Aim of the task: In the listing, from the line containing "Segment anything that" through the end, inclusive, replace "Show me where" with "Point out where" and reproduce those lines with everything else unchanged. Leave the pictures out of your answer.

Extracted material:

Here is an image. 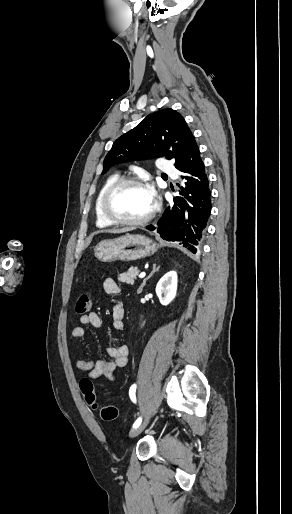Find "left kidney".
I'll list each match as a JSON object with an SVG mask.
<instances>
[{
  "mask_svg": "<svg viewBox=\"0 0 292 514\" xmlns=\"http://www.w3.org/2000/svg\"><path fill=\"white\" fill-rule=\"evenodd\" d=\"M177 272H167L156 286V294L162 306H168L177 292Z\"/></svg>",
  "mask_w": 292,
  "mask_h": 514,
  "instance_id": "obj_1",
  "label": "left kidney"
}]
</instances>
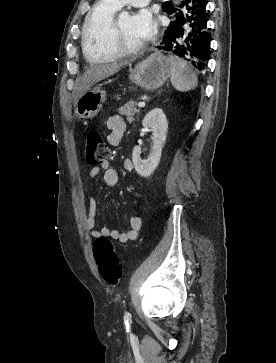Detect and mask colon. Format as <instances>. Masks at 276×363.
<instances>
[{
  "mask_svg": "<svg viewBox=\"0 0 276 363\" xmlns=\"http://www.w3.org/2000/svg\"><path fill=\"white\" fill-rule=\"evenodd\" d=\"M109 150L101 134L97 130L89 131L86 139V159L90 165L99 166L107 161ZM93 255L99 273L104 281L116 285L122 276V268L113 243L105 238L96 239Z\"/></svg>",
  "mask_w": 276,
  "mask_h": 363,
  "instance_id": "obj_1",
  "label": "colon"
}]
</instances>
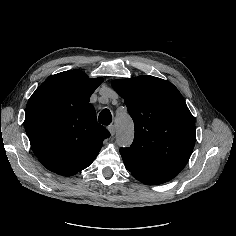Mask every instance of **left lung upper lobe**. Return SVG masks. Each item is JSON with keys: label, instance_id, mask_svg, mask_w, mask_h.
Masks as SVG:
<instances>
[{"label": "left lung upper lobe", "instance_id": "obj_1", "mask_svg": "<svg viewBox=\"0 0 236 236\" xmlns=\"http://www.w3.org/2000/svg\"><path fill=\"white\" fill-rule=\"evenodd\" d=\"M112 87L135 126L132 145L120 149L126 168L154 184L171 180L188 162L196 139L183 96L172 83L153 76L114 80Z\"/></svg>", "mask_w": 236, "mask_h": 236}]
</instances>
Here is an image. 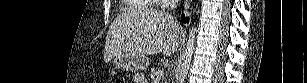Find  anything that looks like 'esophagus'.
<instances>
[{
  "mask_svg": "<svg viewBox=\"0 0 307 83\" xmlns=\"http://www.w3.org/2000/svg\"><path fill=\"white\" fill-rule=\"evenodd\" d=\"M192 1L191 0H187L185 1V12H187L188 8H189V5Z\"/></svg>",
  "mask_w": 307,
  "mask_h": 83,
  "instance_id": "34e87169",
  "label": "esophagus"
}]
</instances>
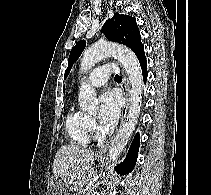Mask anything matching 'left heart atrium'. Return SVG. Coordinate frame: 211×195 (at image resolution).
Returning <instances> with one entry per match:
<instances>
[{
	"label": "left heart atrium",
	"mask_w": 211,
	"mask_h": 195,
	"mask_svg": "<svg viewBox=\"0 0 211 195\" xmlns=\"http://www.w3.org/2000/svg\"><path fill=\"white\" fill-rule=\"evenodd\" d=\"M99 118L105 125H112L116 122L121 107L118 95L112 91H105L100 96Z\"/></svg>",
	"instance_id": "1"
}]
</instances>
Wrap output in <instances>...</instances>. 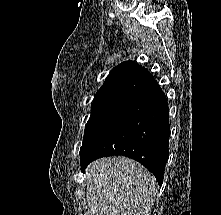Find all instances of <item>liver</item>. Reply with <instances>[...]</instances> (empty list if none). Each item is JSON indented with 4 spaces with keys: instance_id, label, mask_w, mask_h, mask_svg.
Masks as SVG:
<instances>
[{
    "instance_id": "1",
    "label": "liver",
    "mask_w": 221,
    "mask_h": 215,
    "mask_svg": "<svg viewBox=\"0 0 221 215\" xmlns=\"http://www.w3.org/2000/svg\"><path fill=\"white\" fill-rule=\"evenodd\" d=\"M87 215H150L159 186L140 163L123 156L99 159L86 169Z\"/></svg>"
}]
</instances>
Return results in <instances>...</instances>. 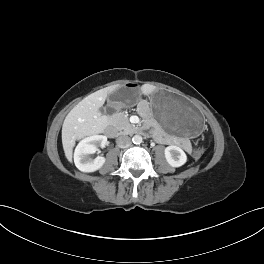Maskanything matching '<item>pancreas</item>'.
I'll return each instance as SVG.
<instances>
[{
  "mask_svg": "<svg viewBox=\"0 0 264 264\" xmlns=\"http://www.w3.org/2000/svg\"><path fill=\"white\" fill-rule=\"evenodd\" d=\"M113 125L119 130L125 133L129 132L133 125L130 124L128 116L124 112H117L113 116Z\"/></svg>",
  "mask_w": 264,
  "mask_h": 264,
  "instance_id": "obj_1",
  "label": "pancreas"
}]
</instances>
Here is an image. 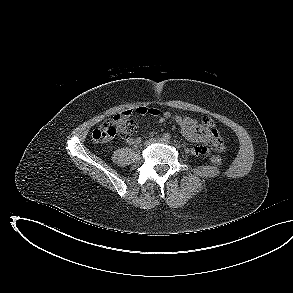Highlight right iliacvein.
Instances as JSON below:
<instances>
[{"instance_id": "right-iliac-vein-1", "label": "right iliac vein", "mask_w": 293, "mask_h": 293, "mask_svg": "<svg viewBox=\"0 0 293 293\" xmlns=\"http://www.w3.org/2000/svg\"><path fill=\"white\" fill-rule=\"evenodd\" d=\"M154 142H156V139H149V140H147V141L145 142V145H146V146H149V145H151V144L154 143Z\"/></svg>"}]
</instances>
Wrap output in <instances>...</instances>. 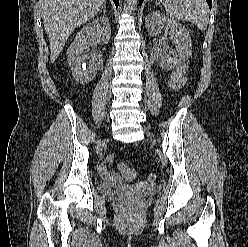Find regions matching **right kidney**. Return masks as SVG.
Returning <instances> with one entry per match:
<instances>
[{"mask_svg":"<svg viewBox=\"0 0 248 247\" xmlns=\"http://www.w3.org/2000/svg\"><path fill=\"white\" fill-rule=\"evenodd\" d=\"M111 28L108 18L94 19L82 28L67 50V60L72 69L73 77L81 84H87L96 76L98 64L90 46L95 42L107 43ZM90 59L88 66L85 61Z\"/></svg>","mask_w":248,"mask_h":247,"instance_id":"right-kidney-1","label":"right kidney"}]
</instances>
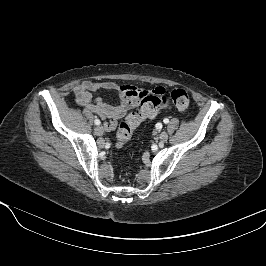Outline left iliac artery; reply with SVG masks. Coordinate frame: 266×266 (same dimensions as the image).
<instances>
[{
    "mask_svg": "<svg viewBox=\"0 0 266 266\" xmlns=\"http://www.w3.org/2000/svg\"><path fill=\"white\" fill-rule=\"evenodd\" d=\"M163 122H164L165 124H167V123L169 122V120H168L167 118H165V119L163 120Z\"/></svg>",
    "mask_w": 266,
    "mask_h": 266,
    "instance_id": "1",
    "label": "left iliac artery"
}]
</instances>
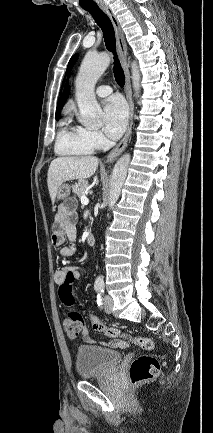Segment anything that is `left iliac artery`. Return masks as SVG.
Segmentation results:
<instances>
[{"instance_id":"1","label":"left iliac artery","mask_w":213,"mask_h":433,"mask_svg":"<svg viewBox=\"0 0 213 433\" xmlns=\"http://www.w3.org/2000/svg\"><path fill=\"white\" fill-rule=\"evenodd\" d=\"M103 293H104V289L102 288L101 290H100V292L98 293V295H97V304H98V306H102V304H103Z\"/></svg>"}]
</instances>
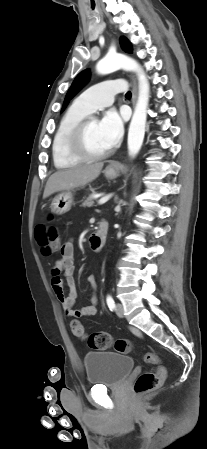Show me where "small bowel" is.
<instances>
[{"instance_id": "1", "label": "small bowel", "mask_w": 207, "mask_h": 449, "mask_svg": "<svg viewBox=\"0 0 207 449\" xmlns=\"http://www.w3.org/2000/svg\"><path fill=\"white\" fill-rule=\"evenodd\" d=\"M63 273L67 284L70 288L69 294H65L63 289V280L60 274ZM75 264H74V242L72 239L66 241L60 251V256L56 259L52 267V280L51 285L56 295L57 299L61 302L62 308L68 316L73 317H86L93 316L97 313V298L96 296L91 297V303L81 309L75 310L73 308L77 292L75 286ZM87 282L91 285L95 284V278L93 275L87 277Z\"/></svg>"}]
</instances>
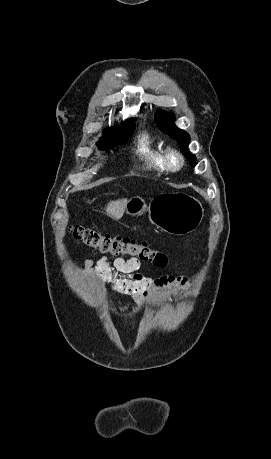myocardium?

Result below:
Segment anything that is `left iliac artery`. Return masks as SVG.
Segmentation results:
<instances>
[{"instance_id":"1","label":"left iliac artery","mask_w":213,"mask_h":433,"mask_svg":"<svg viewBox=\"0 0 213 433\" xmlns=\"http://www.w3.org/2000/svg\"><path fill=\"white\" fill-rule=\"evenodd\" d=\"M103 293H104V289L102 288L101 290H100V292L98 293V295H97V304H98V306H102V304H103Z\"/></svg>"}]
</instances>
Point out where "small bowel" is.
<instances>
[{"instance_id": "1", "label": "small bowel", "mask_w": 207, "mask_h": 449, "mask_svg": "<svg viewBox=\"0 0 207 449\" xmlns=\"http://www.w3.org/2000/svg\"><path fill=\"white\" fill-rule=\"evenodd\" d=\"M63 273L67 284L70 288L69 294H65L63 289V280L60 274ZM75 264H74V242L72 239L66 241L60 251V256L56 259L52 267V280L51 285L56 295L57 299L61 302L62 308L68 316L73 317H86L93 316L97 313V298L96 296L91 297V303L81 309L75 310L73 308L77 292L75 286ZM87 282L91 285L95 284V278L93 275L87 277Z\"/></svg>"}]
</instances>
myocardium?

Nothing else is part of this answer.